Being a fan of a team means you support that team no matter what. Want to curse at their ineptitude? Fine. Hate the GM? By all means, question the draft strategy. Criticize the players for not caring like you do? Well, only if you can back that up. You still have to tune in. You have to take your lumps, otherwise, the big wins and the championships don’t mean as much.
Most (again, not all, but most) Colts fans would tell you the lean years were during Peyton’s career, losses to the Dolphins, Jets, Patriots and Chargers, when the team had a good regular season and blew an opportunity in the playoffs.
Wrong.
The hard times were 1-15 in 1991, 4-12 in 1993, 3-13 in 1997. Those were the bad times, the bumbling times you looked away in horror, wondering desperately if it would ever get better, if they would ever contend.

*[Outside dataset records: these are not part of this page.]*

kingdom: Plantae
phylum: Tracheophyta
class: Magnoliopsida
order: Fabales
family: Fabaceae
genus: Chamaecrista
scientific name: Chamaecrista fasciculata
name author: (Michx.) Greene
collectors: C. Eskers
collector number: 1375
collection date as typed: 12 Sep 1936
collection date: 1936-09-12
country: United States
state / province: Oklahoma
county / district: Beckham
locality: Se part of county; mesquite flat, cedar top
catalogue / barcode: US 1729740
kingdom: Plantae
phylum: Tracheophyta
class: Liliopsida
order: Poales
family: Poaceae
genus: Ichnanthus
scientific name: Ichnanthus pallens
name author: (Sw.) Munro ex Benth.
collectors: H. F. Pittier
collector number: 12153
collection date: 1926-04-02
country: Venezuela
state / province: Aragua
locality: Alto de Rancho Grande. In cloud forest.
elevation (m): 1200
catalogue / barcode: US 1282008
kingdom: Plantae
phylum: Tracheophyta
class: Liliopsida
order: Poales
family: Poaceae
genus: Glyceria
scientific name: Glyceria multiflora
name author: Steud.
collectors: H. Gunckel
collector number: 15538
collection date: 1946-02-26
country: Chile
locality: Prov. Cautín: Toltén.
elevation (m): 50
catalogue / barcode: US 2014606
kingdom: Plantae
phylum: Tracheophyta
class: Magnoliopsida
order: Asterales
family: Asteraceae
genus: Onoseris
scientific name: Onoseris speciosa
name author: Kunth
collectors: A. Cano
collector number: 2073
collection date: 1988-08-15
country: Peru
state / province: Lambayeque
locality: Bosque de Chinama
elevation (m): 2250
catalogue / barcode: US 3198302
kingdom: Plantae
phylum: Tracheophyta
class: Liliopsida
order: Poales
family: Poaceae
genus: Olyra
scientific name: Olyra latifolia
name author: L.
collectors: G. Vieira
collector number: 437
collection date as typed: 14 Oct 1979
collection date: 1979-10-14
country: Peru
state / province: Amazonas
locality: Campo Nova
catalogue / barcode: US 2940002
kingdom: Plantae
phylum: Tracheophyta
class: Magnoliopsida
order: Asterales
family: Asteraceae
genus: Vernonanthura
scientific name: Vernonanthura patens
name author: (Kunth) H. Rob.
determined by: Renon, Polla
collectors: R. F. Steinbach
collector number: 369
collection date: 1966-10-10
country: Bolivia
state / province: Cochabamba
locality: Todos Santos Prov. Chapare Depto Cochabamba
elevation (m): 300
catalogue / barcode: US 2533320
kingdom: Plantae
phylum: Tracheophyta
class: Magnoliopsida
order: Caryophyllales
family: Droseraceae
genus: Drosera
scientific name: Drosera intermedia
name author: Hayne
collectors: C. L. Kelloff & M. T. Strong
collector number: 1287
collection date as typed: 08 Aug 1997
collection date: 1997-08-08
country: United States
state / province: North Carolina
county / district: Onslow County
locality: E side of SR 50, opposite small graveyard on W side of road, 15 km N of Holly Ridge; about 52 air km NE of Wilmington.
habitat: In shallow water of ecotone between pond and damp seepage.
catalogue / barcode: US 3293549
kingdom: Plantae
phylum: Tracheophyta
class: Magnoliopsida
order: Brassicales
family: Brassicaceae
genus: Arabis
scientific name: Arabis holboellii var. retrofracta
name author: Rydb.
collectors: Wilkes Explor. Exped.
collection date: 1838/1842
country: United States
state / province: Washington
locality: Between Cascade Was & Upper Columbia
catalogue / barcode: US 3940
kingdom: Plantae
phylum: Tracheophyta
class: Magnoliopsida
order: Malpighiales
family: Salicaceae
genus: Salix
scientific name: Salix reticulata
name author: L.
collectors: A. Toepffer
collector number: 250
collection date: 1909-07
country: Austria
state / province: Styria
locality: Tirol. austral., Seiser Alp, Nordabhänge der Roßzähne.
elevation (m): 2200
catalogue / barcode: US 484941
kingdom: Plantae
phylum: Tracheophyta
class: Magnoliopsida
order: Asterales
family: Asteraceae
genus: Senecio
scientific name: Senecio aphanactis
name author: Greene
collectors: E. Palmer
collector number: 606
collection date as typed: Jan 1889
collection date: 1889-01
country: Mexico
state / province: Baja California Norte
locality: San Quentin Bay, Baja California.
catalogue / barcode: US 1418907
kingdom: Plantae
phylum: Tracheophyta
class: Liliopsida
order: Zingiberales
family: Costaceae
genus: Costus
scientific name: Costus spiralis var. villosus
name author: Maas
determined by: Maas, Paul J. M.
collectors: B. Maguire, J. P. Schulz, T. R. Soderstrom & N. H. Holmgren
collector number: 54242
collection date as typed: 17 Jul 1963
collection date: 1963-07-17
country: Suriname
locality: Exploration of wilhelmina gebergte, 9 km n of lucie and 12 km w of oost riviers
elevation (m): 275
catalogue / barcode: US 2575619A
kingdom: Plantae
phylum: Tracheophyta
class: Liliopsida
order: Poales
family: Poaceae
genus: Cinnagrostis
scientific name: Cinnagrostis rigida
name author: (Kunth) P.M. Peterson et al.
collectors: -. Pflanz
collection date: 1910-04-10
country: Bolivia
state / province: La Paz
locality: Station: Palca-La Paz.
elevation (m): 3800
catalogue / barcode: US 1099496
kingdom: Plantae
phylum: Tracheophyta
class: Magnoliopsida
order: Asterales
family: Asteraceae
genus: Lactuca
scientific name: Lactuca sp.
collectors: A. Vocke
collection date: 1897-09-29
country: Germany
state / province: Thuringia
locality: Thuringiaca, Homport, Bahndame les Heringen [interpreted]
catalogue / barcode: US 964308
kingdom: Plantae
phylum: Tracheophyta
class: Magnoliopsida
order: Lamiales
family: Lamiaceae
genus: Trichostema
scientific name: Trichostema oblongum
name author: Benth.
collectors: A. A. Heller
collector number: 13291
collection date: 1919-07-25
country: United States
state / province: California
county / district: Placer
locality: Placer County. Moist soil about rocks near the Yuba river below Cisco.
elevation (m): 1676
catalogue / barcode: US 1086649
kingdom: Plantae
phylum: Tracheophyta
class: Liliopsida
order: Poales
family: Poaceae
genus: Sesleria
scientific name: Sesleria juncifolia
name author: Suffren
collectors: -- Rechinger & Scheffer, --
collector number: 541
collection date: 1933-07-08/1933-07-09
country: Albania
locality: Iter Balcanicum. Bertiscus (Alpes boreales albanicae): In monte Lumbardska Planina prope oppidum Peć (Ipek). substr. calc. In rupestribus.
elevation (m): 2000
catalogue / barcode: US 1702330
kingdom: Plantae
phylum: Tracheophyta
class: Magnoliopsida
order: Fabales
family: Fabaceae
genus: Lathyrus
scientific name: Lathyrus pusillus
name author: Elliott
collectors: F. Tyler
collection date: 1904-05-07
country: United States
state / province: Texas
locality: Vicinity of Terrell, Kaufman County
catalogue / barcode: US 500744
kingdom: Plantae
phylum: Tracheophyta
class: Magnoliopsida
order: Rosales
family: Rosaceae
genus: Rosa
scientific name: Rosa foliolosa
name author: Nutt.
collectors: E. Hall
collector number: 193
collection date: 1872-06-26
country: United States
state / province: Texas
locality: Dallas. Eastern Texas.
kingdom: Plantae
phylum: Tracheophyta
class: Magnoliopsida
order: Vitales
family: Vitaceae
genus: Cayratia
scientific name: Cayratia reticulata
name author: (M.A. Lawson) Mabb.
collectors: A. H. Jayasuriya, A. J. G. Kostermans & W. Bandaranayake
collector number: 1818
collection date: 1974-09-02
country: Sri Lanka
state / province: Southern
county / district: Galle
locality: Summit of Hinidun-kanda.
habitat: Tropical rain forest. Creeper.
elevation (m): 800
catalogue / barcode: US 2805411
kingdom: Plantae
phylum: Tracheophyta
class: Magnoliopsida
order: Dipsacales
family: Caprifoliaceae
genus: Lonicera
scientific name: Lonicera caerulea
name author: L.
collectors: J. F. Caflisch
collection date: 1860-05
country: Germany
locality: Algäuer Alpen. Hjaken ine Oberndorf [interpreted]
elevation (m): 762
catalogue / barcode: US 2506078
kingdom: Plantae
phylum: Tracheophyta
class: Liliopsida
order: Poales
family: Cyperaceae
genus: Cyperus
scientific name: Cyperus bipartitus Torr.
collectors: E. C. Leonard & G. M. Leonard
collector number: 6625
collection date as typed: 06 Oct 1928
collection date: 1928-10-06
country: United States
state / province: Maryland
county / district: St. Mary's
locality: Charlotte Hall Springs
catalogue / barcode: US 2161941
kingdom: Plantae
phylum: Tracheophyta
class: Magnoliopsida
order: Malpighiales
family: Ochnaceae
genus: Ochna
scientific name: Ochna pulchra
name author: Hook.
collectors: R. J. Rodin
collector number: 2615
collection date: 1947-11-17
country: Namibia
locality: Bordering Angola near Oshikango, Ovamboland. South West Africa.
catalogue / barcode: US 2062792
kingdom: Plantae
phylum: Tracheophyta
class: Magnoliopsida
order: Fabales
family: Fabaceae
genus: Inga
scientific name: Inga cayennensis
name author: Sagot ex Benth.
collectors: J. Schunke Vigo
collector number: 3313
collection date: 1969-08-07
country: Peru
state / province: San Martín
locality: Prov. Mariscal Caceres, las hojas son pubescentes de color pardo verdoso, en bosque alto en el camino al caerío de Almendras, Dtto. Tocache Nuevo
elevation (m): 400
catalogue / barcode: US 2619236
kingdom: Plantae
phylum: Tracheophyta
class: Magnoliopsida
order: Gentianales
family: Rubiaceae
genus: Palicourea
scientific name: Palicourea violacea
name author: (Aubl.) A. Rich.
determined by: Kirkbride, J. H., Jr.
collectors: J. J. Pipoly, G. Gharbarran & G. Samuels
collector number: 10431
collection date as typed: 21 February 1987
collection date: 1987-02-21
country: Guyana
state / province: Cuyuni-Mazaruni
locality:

But there weren’t enough fans of the team now to remember that kind of pain because they bought their first jersey or ticket in 1999, 2001 or 2002.
Once Peyton’s done, this franchise will move forward and find a new quarterback. It might take five or six rough years, but they will eventually find a new guy that will be a good player for a decade or so and put the team in position to contend. It happened in Dallas, Green Bay and Pittsburgh. It’s the circle of NFL life.
There was only one Roger Staubach, but there was also only one Troy Aikman. He had a couple bad years early on too. Dallas fans stuck around for the whole thing.
No team can remain that good forever. And there will never be another Peyton Manning.
But there will be Colts football.
Question is for the fair-weathered fans of Indy, will anyone care enough to be around for the truly hard times?